The US and EU Are Cozying Up to Include Euro Batteries in New EV Tax Law
Negotiations could lead to more EVs being eligible for the reformed EV tax credit.
The United States and European Union will "immediately" begin negotiations aimed at bolstering EV adoption by saving Americans thousands of dollars on their next EV purchase through the reformed EV tax credit program.
More specifically, the discussions are slated to focus on EV battery components—namely the minerals used in the chemical makeup. The end goal is to include minerals extracted and processed in Europe to count toward the requirements in the revised clean vehicle tax credit portion of the Inflation Reduction Act.

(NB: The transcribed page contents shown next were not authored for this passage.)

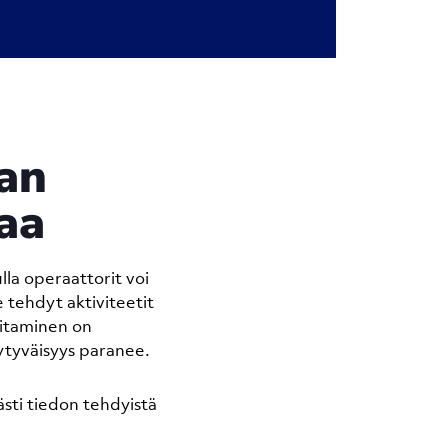
an
taa
lla operaattorit voi
le tehdyt aktiviteetit
oitaminen on
ytyväisyys paranee.
ästi tiedon tehdyistä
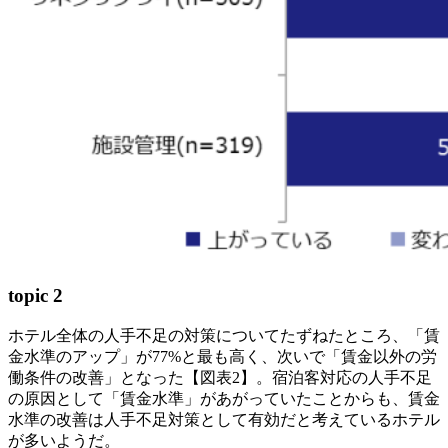
topic 2
ホテル全体の人手不足の対策についてたずねたところ、「賃
金水準のアップ」が77%と最も高く、次いで「賃金以外の労
働条件の改善」となった【図表2】。宿泊客対応の人手不足
の原因として「賃金水準」があがっていたことからも、賃金
水準の改善は人手不足対策として有効だと考えているホテル
が多いようだ。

"[W]e intend to immediately begin negotiations on a targeted critical minerals agreement for the purpose of enabling relevant critical minerals extracted or processed in the European Union to count toward requirements for clean vehicles in the Section 30D clean vehicle tax credit of the Inflation Reduction Act," reads the joint statement issued by the White House late last week. "This kind of agreement would further our shared goals of boosting our mineral production and processing and expanding access to sources of critical minerals that are sustainable, trusted, and free of labor abuses."

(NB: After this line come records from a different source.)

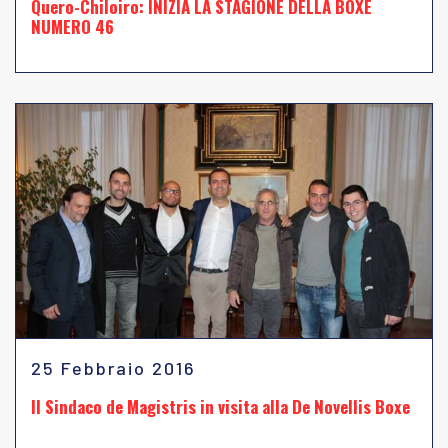
Quero-Chiloiro: INIZIA LA STAGIONE DELLA BOXE
NUMERO 46
25 Febbraio 2016
Il Sindaco de Magistris in visita alla De Novellis Boxe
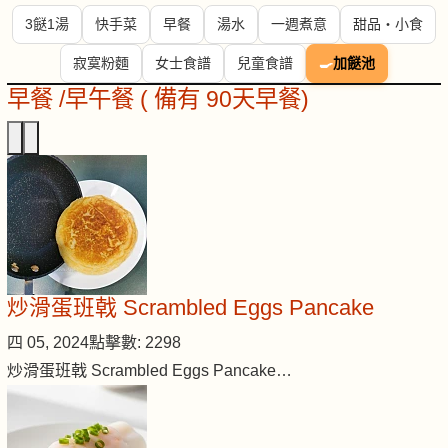
3餸1湯
快手菜
早餐
湯水
一週煮意
甜品・小食
寂寞粉麵
女士食譜
兒童食譜
🍳
加餸池
早餐 /早午餐 ( 備有 90天早餐)
炒滑蛋班戟 Scrambled Eggs Pancake
四 05, 2024
點擊數: 2298
炒滑蛋班戟 Scrambled Eggs Pancake…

Now, the exact details of the EV tax credit are still unknown, however, the U.S. government has repeatedly said that it would unveil the requirements and benefits this month.
Based on earlier communication from officials, the new EV tax program's $7,500 tax credit is contingent on several factors beyond the previous program's cap on EVs sold. Unlike the old tax credit, which only benefited buyers by reducing the amount of owed tax at the end of the year, the new program is aimed at extending the option for dealerships to offer a $7,500 credit at the point of sale, meaning that buyers may not have to wait until tax time to get their deduction on new qualifying EVs—qualifying being the operative word.
In previously issued preliminary guidance, the U.S. noted that certain percentages of battery materials must be sourced either domestically or from a country that qualifies as a free-trade partner. Moreover, materials or production means sourced from certain countries "of concern" (such as China, Russia, or North Korea) would automatically disqualify a vehicle from receiving the tax credit. Money is also expected to play a factor, meaning that a filer's annual income or the final price of a vehicle would affect the eligibility to receive the tax credit.
The negotiations, if successful, will allow for EVs and battery components produced in Europe to qualify for the same subsidies as EVs produced domestically.
The requirements in the Inflation Reduction Act have been fairly controversial to some automakers and their parent countries. Hyundai, for example, went to bat alongside the South Korean Ministry of Foreign Affairs, which suggested that the IRA might actually violate existing free trade agreements. A spokesperson for the European Commission also called the act "discriminatory" toward foreign manufacturers and suppliers. However, based on last week's joint statement, it would appear that the U.S. is willing to work toward amicable, consumer-friendly solutions, so as long as certain requirements can be negotiated.